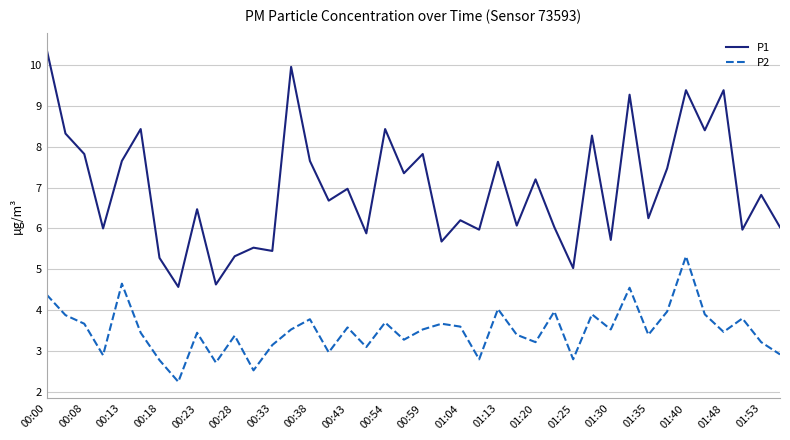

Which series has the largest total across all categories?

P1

==

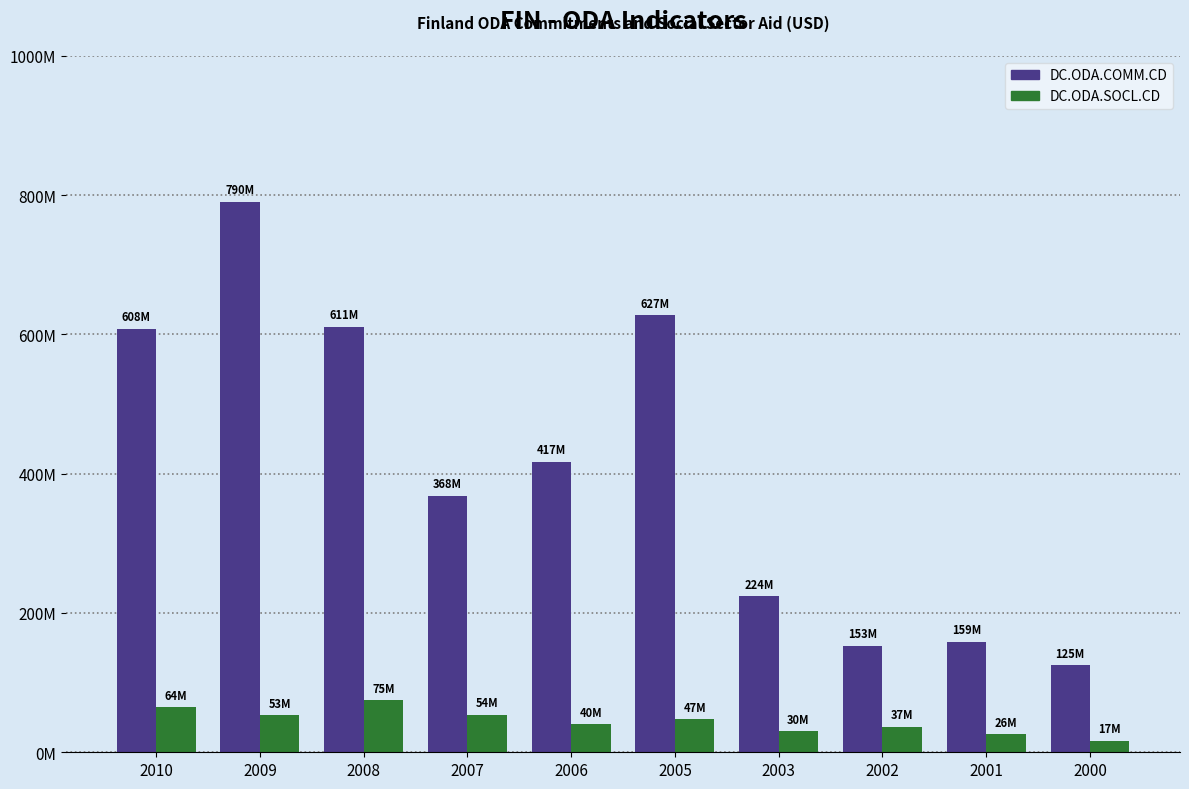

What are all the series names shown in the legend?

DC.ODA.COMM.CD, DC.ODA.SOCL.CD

...

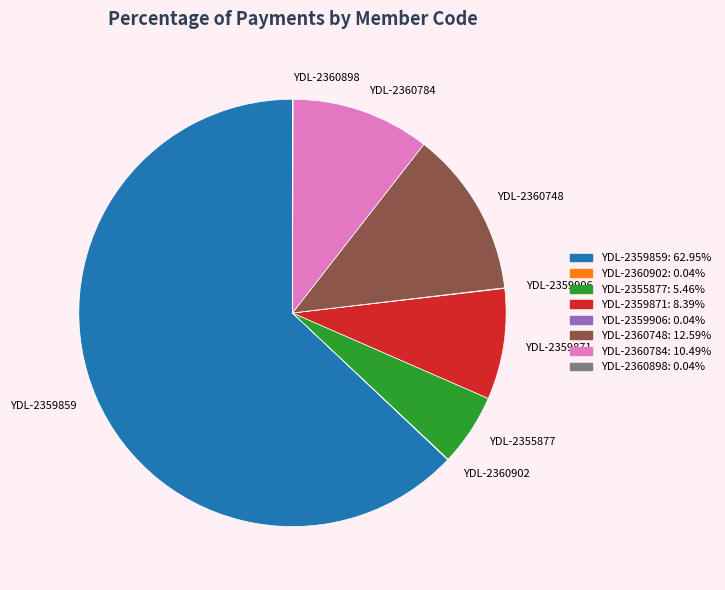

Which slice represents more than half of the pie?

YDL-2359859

• YOUR ASSIGNMENT: Copy out the rows from the line containing "Which slice represents" down to the line containing "YDL-2359859", with both of those lines included.

• RESPONSE TO THE TASK:
Which slice represents more than half of the pie?

YDL-2359859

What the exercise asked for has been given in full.